(Collected data)
Segment Open
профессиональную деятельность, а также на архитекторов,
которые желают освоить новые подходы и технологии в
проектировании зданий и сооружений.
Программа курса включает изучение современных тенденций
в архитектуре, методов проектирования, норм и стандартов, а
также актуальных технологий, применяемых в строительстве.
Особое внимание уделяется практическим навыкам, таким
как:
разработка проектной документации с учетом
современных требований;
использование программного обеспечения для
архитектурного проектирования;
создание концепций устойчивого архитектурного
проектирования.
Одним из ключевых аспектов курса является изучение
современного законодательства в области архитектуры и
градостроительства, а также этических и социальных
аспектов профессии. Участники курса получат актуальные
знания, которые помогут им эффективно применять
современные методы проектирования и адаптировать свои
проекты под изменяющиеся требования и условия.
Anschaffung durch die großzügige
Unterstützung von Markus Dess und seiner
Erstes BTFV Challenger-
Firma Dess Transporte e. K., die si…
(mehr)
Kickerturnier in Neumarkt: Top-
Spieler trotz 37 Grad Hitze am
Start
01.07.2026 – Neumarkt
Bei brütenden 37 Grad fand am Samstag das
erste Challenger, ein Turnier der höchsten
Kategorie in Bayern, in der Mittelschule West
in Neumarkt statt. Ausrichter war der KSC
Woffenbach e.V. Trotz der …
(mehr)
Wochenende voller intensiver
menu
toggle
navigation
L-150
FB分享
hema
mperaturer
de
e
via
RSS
Segment Closed
▶ [Assigned task]:
Which lines above include "архитектурного"? Show each of them by copying it.

▶ [Answer]:
архитектурного проектирования;
создание концепций устойчивого архитектурного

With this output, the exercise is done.